Tuesday, December 2, 2008

Rant or Rave: Interview With the Vampire

Anne Rice's reinvention of Bram Stoker's Dracula has achieved tremendous commercial success and fair amount of critical acclaim as well. Interview With the Vampire and her subsequent vampire novels have won Rice thousands of devoted fans and inspired a major studio film adaptation starring Tom Cruise and Brad Pitt. And I had always meant to read it, if for no other reason than to see what all the fuss was about, but somehow had never gotten around to it.

So, I took advantage of the Mukwonago Community Library's CD audiobook holding of the book to give it an overdue "read". As with all audiobooks, the reader of the novel is very important, and this particular adaptation features Frank Muller. Frank is a prolific audiobook narrator who does a good, though I would not say great, job with the source material. His voice characterizations are generally good and he is ever reasonably believable as the voice of Claudia, the child vampire.

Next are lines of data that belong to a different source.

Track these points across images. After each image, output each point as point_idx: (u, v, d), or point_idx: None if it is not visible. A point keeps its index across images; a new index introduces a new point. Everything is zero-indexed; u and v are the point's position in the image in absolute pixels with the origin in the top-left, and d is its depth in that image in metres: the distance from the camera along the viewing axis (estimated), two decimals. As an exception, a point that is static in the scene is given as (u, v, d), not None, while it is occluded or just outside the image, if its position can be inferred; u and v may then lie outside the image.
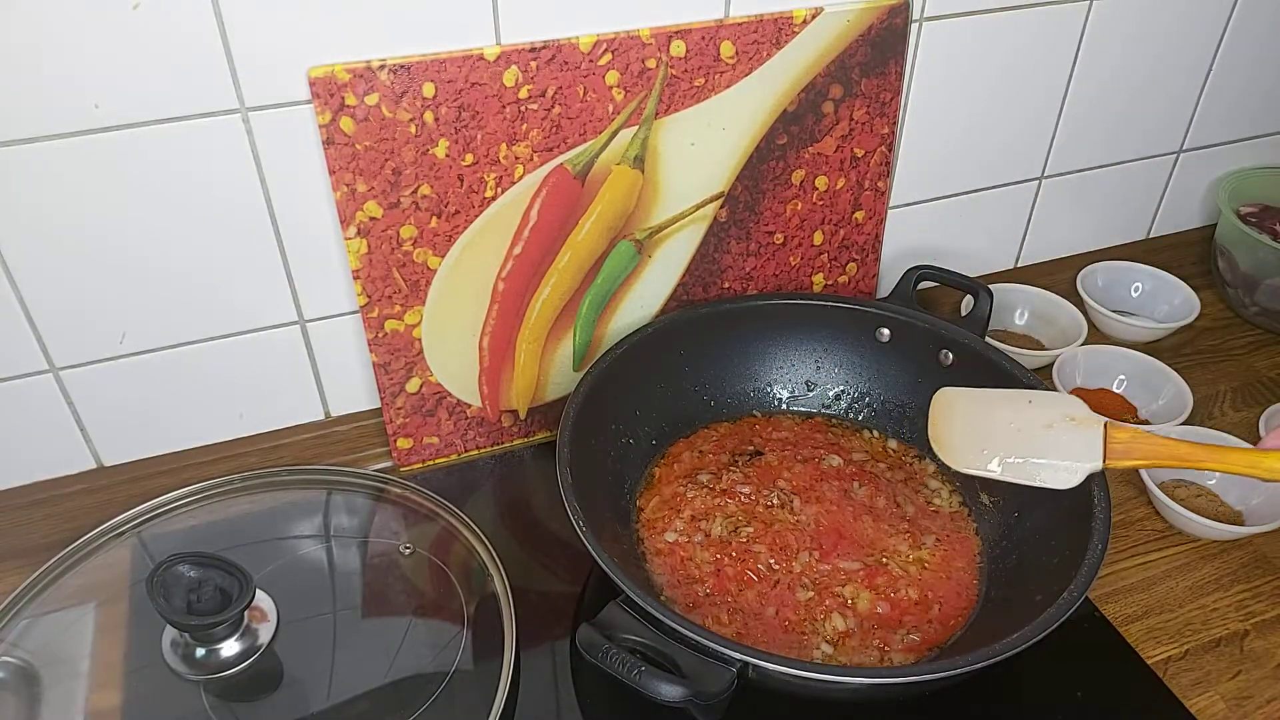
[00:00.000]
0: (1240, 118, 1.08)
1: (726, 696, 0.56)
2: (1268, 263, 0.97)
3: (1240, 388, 0.93)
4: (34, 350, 0.74)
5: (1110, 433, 0.66)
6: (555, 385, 0.85)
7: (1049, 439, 0.67)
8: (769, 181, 0.85)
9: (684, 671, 0.56)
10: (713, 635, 0.57)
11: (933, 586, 0.71)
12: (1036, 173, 1.02)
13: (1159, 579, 0.76)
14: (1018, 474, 0.67)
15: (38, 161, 0.67)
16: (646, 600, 0.59)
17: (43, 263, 0.71)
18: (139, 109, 0.67)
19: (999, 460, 0.68)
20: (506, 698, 0.63)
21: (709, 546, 0.73)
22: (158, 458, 0.83)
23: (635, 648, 0.58)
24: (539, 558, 0.77)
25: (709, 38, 0.76)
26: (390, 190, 0.73)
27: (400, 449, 0.83)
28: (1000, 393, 0.72)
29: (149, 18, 0.64)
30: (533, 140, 0.75)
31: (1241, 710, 0.67)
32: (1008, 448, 0.68)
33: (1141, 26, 0.95)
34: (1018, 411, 0.69)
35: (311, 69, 0.67)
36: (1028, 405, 0.70)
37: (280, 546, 0.75)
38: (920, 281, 0.85)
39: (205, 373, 0.80)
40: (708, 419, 0.85)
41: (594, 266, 0.81)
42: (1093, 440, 0.66)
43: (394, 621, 0.71)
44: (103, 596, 0.71)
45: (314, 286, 0.79)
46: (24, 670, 0.66)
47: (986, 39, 0.89)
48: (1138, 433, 0.66)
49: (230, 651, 0.66)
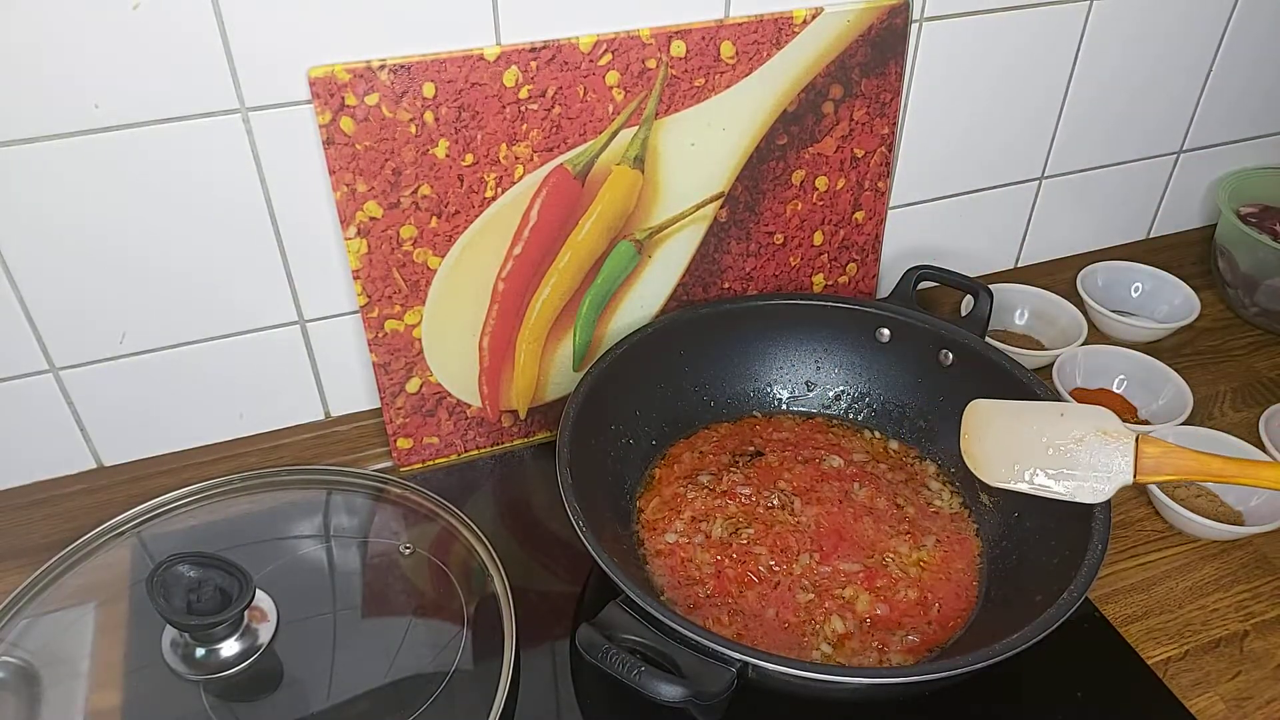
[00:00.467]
0: (1240, 118, 1.08)
1: (726, 697, 0.56)
2: (1268, 263, 0.97)
3: (1240, 388, 0.93)
4: (34, 350, 0.74)
5: (1142, 447, 0.65)
6: (555, 385, 0.85)
7: (1080, 453, 0.67)
8: (769, 182, 0.85)
9: (684, 672, 0.56)
10: (712, 635, 0.57)
11: (932, 587, 0.71)
12: (1037, 173, 1.02)
13: (1159, 579, 0.76)
14: (1049, 489, 0.67)
15: (38, 161, 0.67)
16: (646, 600, 0.59)
17: (43, 263, 0.71)
18: (139, 109, 0.67)
19: (1030, 474, 0.68)
20: (506, 698, 0.63)
21: (709, 548, 0.73)
22: (158, 458, 0.83)
23: (635, 648, 0.58)
24: (539, 558, 0.77)
25: (709, 38, 0.76)
26: (390, 190, 0.73)
27: (400, 449, 0.83)
28: (1032, 405, 0.72)
29: (149, 18, 0.64)
30: (533, 140, 0.75)
31: (1241, 711, 0.67)
32: (1040, 461, 0.68)
33: (1142, 26, 0.95)
34: (1049, 424, 0.69)
35: (311, 69, 0.67)
36: (1059, 418, 0.69)
37: (280, 546, 0.75)
38: (920, 282, 0.85)
39: (205, 373, 0.80)
40: (708, 419, 0.85)
41: (594, 267, 0.81)
42: (1124, 454, 0.66)
43: (394, 621, 0.71)
44: (103, 596, 0.71)
45: (314, 286, 0.79)
46: (24, 670, 0.66)
47: (986, 39, 0.89)
48: (1170, 447, 0.66)
49: (230, 651, 0.66)
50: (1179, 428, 0.83)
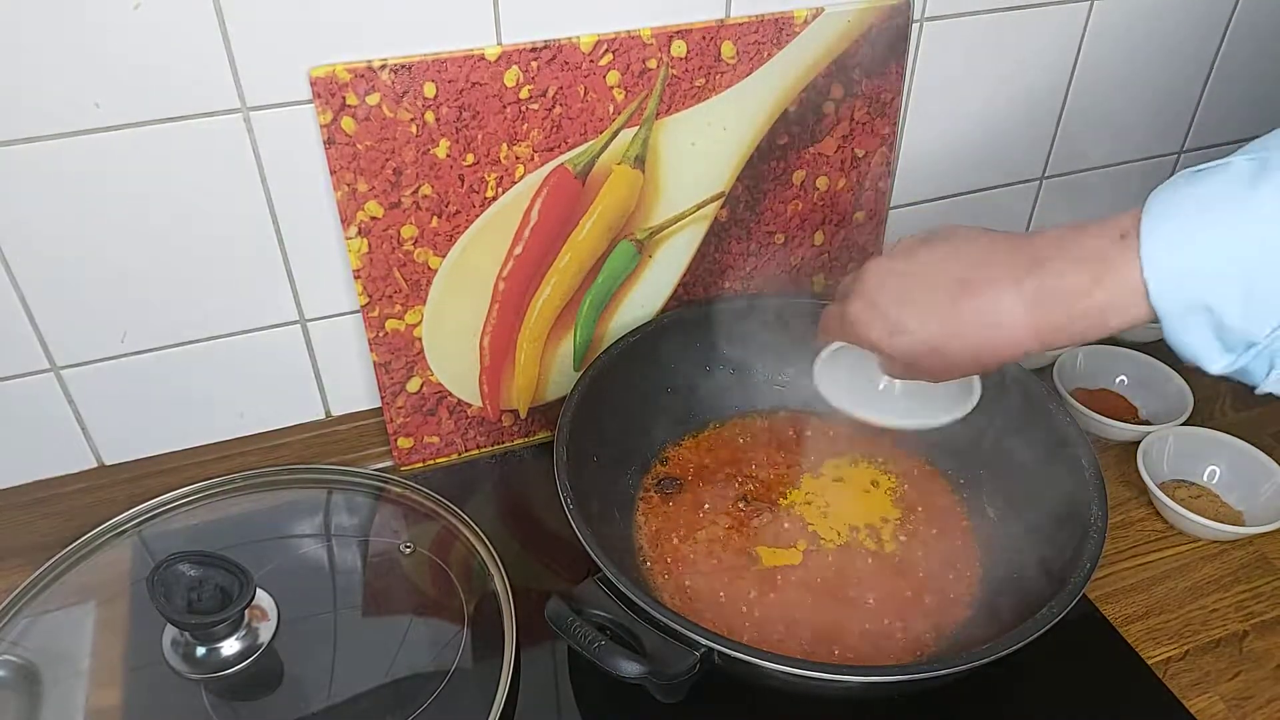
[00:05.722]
0: (1241, 118, 1.08)
1: (687, 679, 0.56)
2: (1268, 263, 0.97)
3: (1240, 388, 0.91)
4: (35, 350, 0.74)
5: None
6: (556, 385, 0.85)
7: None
8: (770, 181, 0.85)
9: (648, 651, 0.57)
10: (677, 617, 0.58)
11: (932, 587, 0.71)
12: (1037, 173, 1.02)
13: (1159, 579, 0.76)
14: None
15: (38, 161, 0.67)
16: (619, 578, 0.59)
17: (44, 262, 0.71)
18: (139, 108, 0.67)
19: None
20: (506, 697, 0.63)
21: (710, 549, 0.73)
22: (158, 457, 0.83)
23: (604, 624, 0.59)
24: (539, 557, 0.77)
25: (710, 38, 0.76)
26: (391, 190, 0.73)
27: (401, 448, 0.83)
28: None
29: (149, 17, 0.64)
30: (533, 140, 0.75)
31: (1241, 711, 0.67)
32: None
33: (1142, 26, 0.95)
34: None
35: (313, 69, 0.67)
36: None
37: (281, 546, 0.75)
38: None
39: (205, 372, 0.80)
40: (708, 419, 0.85)
41: (594, 266, 0.81)
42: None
43: (394, 620, 0.71)
44: (103, 595, 0.71)
45: (315, 286, 0.79)
46: (25, 669, 0.66)
47: (987, 39, 0.89)
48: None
49: (231, 650, 0.66)
50: (1179, 428, 0.84)
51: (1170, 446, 0.83)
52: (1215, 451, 0.83)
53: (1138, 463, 0.80)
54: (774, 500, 0.77)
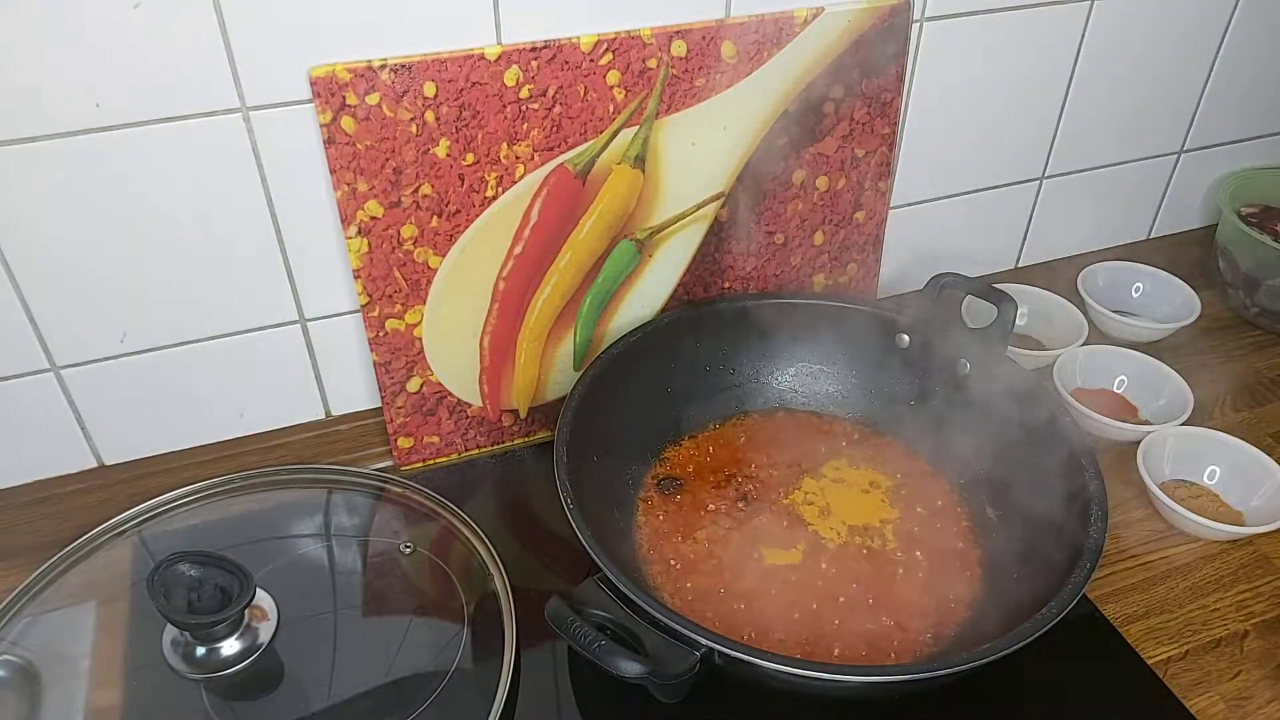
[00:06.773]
0: (1241, 118, 1.08)
1: (688, 679, 0.56)
2: (1269, 263, 0.97)
3: (1241, 388, 0.93)
4: (35, 350, 0.74)
5: None
6: (556, 384, 0.85)
7: None
8: (770, 181, 0.85)
9: (648, 652, 0.57)
10: (677, 617, 0.57)
11: (932, 587, 0.71)
12: (1037, 173, 1.02)
13: (1159, 579, 0.76)
14: None
15: (39, 160, 0.67)
16: (619, 577, 0.59)
17: (44, 262, 0.71)
18: (140, 108, 0.67)
19: None
20: (506, 698, 0.63)
21: (710, 549, 0.73)
22: (158, 457, 0.83)
23: (604, 624, 0.59)
24: (539, 557, 0.77)
25: (710, 38, 0.76)
26: (391, 190, 0.73)
27: (401, 448, 0.83)
28: None
29: (150, 17, 0.64)
30: (533, 140, 0.75)
31: (1241, 710, 0.67)
32: None
33: (1142, 26, 0.95)
34: None
35: (312, 68, 0.67)
36: None
37: (281, 546, 0.75)
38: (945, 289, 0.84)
39: (205, 372, 0.80)
40: (708, 419, 0.85)
41: (595, 266, 0.81)
42: None
43: (394, 620, 0.71)
44: (103, 595, 0.71)
45: (314, 286, 0.79)
46: (24, 669, 0.66)
47: (986, 39, 0.89)
48: None
49: (230, 650, 0.66)
50: (1180, 428, 0.83)
51: (1170, 446, 0.83)
52: (1215, 451, 0.83)
53: (1138, 463, 0.80)
54: (774, 500, 0.77)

As a totality, I'd have to say that my review of the book would be neither a rant, nor a rave, though it is a bit more of the former and less of the latter. Rice's re-interpretation of the vampire myths and legends is ingenious, and some of the topics she explores are quite riveting. Particularly the existence of Claudia and her conflicted relationship with her "father", Louis-- the title character of the book.

There are moments in the book that are luxurious and wonderful to experience, but in the end I was left with the feeling of having eaten too much of an overly rich food. The prose is so... prosaic, so elaborate and sensuous that after awhile I grew tired of it, wishing rather that the story would get to its point.

Additionally, I found the themes of ennui, angst and retrospection that Rice explores through the character of Louis to get rather tedious after the first part of the book. In the end, Louis is a bit of a twit. Lestat seems the more interesting individual, so perhaps I will take a look, or listen, to The Vampire Lestat, but I will admit that I am not in a hurry to do so-- much like a rich dessert, I think my palate will be best served by leaving Ms. Rice for a while.

I may also peruse the film one of these days. Mostly because I, like many critics, can't figure out why they cast Pitt as Louis and Cruise as Lestat instead of the other way around. And I'm curious to see Kirsten Dunst in the roll of Claudia.